Calculating Arc Length for Parametric Equations with Simple Integration

[Seraph404]

Homework Statement

x = 1+3t^2
y=3+2t^3
0<= x <=4

Homework Equations

L = integral from a to b of \sqrt{[dx/dt]^2 + [dy/dt]^2} dx

The Attempt at a Solution

dx/dt = 6t
dy/dt = 6t^2

L = integral from 0 to 4 of \sqrt{(6t)^2 +(6t^2)^2} dx
= " \sqrt{36t^2 +36t^4} dx
= " \sqrt{(36)(t^2 +t^4)} dx
= " 6 \sqrt{(t^2)(1 +t^2)} dx
= " 6t \sqrt{1 +t^2} dx

let u = 1+t^2
du = 2tdt
1/2 du = tdt

= " 3 (u)^(1/2)du
= 3(2/3) [ u^(3/2)] from 0 to 4
= 2[(1+t^2)^(3/2)] from 0 to 4
= 2[(17)^(3/2)-1]

Is that correct? Just want to make sure.

 

[berkeman]

One way you can check is to use an integral table (like the CRC math tables) to check the integration directly. I think the integral on this page:

http://en.wikipedia.org/wiki/List_of_integrals_of_irrational_functions

with the form x * r may match what you are trying to integrate. Does it give you the same answer?

 

[Seraph404]

Haha. I apologize. The question I asked was actually very simple compared to the other topics being posted in this forum.

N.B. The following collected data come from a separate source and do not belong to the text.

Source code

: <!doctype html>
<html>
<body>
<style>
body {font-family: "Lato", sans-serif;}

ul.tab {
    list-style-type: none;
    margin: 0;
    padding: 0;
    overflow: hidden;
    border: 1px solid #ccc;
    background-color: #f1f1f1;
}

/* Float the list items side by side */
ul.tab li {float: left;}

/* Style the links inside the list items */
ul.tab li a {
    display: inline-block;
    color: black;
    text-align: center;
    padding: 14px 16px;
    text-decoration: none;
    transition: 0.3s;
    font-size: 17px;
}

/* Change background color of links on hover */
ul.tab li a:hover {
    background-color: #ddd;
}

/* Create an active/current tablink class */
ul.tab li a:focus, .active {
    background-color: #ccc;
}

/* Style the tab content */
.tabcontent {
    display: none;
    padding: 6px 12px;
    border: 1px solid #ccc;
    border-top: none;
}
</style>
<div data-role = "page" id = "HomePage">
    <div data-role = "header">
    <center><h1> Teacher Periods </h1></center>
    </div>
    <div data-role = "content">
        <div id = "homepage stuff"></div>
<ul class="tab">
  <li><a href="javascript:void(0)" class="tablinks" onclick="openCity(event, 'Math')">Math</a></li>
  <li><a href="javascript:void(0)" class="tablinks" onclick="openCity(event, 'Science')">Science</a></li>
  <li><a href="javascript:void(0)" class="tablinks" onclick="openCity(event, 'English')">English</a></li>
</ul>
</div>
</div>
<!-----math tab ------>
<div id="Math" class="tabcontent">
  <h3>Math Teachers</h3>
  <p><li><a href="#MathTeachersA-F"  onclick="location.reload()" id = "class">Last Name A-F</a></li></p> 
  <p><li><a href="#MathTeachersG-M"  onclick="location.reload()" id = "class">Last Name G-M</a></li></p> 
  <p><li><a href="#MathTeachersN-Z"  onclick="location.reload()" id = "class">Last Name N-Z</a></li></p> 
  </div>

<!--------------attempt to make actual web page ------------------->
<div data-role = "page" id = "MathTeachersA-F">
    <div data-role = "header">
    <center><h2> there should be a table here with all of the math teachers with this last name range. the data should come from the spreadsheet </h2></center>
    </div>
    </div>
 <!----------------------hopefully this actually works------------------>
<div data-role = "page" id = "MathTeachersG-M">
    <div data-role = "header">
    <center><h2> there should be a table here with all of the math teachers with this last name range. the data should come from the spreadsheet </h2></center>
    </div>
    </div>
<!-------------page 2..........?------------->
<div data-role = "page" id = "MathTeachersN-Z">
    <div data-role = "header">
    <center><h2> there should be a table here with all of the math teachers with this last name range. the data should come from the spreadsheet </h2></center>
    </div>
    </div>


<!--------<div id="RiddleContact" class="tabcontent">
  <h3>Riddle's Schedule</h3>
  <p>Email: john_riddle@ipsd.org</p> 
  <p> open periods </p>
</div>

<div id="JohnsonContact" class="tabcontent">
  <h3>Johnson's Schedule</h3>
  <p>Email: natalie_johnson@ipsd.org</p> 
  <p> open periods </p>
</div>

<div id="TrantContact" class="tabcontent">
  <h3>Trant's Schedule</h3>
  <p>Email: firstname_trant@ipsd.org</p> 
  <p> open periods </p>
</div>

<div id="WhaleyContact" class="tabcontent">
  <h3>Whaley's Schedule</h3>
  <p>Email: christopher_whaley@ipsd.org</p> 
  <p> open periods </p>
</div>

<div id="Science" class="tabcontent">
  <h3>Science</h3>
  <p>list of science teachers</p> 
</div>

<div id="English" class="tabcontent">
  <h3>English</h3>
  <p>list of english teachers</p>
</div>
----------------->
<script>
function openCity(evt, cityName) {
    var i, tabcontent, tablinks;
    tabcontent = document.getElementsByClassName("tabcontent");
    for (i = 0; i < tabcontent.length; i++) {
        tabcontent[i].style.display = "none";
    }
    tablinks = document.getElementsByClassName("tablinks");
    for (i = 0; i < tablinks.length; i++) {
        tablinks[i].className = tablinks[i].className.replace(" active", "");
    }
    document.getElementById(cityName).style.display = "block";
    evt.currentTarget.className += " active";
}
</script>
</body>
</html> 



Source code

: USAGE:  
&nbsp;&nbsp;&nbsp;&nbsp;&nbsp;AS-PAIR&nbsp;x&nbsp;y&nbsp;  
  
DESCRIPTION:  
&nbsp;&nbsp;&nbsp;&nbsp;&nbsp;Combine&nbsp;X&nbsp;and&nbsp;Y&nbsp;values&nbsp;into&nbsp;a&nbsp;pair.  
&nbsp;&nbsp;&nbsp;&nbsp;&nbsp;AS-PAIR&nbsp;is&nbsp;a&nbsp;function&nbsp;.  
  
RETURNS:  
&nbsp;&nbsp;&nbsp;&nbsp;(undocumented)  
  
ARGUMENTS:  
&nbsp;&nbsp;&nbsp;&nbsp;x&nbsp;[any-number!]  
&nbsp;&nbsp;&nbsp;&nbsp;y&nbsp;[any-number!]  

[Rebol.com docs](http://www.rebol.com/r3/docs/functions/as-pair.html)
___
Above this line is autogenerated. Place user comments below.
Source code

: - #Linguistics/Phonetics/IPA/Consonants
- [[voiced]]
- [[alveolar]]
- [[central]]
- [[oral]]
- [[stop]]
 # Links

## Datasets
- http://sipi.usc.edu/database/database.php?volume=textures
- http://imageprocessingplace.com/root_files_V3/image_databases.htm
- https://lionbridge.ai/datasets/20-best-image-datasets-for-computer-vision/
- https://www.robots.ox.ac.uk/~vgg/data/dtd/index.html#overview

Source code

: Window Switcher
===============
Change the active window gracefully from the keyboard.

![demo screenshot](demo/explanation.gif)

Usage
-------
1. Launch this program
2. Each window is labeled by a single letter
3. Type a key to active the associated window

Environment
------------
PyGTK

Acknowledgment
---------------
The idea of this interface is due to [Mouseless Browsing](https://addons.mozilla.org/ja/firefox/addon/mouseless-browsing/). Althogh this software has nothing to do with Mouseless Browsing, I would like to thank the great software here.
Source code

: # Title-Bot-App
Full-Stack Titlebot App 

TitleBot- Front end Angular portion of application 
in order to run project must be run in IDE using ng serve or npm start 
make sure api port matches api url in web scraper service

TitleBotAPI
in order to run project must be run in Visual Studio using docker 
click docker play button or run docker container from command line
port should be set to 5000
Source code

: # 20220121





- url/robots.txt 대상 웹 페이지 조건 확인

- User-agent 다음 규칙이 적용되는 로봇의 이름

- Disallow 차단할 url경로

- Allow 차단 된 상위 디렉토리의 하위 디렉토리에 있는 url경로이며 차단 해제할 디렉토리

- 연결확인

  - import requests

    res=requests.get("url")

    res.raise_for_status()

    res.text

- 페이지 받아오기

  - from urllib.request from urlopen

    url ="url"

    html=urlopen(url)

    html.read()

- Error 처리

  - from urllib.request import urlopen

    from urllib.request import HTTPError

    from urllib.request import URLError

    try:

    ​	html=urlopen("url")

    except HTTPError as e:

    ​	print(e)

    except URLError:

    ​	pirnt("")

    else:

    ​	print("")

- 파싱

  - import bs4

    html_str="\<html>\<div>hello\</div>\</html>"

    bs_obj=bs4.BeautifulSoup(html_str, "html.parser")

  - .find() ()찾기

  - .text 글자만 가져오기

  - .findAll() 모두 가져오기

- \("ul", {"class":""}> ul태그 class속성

The link you sent me looks like cases in which you would use trig substitution (though, that doesn't seem to be how the problems are worked out). But in the problem above, I'm integrating 6 sqrt(1+t^2) t dt, which is easy. I only ask for confirmation because I'm really bad at catching my own mistakes, and had already messed up on the last few steps of this problem three times before getting what I have now.